Nicola Sturgeon is the Scottish National Party leader, First Minister of Scotland, and MSP for Glasgow Southside. She was Cabinet Secretary for Health and Wellbeing from 2007 until 2012, and Cabinet Secretary for Infrastructure, Investment and Cities from 2012 until 2014.
Interview from October 2012, asked about reducing the 24-week abortion limit:
- "On a personal basis, I'm not persuaded of the case for reducing the abortion time limit. A vast majority of abortions take place well before 20 weeks, there's a tiny proportion between 20 and 24 weeks. I don't believe there is evidence that backs up a reduction in the time limit…"
(Note: currently (2014) the Scottish Parliament does not have powers to set abortion limits.)
In February 2011, in a written response to a question on the usefulness of homeopathy from homeopathy supporter Rhona Brankin, Sturgeon responded in the role of Cabinet Secretary for Health and Wellbeing:
- "Homoeopathy in the NHS is used only by registered health care professionals, integrated within their wider practice. It is reported as useful, both in specialist secondary care and in the 50% or so of general practices in Scotland which prescribe homoeopathy (with the use in those under 16 years doubling between 2000 to 2003).
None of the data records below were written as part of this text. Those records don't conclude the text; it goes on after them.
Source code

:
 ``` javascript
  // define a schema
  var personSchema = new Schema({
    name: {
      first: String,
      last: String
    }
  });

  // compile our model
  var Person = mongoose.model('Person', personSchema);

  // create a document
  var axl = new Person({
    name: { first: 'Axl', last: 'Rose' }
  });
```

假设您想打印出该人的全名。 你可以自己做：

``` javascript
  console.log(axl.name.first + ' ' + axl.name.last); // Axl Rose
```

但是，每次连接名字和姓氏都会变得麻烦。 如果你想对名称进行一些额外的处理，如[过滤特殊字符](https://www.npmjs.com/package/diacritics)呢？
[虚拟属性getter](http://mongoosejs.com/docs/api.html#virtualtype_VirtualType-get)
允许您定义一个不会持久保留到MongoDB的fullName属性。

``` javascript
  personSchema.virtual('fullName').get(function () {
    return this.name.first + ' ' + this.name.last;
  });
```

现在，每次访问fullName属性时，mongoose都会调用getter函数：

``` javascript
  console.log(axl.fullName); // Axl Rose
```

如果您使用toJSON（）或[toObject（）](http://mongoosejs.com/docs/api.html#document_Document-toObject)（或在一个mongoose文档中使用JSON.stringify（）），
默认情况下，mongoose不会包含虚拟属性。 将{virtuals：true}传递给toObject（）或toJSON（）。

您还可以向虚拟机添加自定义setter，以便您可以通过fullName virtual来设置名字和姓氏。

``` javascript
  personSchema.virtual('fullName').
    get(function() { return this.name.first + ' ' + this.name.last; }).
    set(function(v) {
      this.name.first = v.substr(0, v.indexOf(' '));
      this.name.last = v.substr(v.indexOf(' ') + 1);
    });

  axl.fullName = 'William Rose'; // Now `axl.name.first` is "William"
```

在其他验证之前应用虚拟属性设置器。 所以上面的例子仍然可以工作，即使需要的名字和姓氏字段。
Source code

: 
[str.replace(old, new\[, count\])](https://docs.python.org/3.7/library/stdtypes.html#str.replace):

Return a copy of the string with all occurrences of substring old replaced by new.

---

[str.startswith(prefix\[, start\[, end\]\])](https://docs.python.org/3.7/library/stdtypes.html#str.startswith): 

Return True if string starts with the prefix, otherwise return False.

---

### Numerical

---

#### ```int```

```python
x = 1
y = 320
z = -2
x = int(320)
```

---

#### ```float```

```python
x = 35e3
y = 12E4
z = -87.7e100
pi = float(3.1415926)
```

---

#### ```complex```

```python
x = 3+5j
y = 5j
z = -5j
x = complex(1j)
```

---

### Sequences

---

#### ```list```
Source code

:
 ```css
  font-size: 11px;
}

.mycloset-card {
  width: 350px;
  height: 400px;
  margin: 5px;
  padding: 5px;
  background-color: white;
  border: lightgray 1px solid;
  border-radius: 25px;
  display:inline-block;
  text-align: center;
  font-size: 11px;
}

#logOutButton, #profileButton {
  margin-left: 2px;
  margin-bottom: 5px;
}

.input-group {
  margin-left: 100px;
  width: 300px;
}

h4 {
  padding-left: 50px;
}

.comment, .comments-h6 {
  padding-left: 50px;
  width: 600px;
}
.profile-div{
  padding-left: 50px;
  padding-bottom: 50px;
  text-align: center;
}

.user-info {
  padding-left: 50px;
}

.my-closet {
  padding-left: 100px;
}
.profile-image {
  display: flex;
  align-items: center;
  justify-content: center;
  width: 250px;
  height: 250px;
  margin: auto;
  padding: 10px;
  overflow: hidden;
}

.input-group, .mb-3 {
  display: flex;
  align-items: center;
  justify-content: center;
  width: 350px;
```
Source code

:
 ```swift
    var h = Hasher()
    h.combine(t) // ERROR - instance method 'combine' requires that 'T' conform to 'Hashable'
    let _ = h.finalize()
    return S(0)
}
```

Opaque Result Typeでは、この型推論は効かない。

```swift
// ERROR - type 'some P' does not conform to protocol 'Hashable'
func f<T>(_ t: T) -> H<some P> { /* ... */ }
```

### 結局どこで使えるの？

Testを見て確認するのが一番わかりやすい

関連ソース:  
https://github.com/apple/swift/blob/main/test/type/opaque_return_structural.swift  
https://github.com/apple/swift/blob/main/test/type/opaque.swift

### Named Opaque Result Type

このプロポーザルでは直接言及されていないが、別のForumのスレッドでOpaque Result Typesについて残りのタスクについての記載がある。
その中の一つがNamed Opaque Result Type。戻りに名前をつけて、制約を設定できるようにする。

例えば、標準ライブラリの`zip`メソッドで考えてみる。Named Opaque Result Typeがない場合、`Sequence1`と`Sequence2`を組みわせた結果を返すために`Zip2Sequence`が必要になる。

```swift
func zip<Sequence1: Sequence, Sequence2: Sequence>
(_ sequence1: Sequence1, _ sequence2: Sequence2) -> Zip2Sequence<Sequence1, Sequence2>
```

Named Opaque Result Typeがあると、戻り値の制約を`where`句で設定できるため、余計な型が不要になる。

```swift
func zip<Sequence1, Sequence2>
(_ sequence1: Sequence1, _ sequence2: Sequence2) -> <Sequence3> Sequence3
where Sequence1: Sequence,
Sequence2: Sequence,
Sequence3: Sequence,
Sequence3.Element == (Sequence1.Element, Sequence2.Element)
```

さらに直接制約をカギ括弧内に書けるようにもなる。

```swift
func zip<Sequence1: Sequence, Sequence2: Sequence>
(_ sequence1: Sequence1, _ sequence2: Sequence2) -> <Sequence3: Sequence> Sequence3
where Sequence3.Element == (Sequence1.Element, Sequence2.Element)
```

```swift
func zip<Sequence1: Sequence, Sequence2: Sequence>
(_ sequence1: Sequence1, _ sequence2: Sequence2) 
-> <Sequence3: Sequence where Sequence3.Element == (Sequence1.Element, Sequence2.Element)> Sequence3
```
- "There may be debate about the scientific mechanism underpinning the results obtained, with respect to the relative contribution of the holistic consultation process, the action of the homoeopathic remedy, and placebo effects, but the results are clear, with research showing high levels of safety, patient satisfaction, consultation quality, patient enablement, and useful outcomes."
In March 2011, Nicola Sturgeon addressed the SNP conference, speaking in favour of the party's policy on minimum per-unit alcohol pricing.
Keir Liddle wrote a July 2010 blog post about evidence-based alcohol policy here.
In September 2011, the Scottish government launched a consultation on same-sex marriage. Sturgeon was quoted as saying:
- "In publishing the consultation today, we are setting out our initial view. We tend towards the view that same-sex marriage should be introduced.
- "However, we are aware that for religious reasons, some faith groups and celebrants may not want to solemnise same-sex marriages, and that is why we are making it clear that they should not be obliged to do so."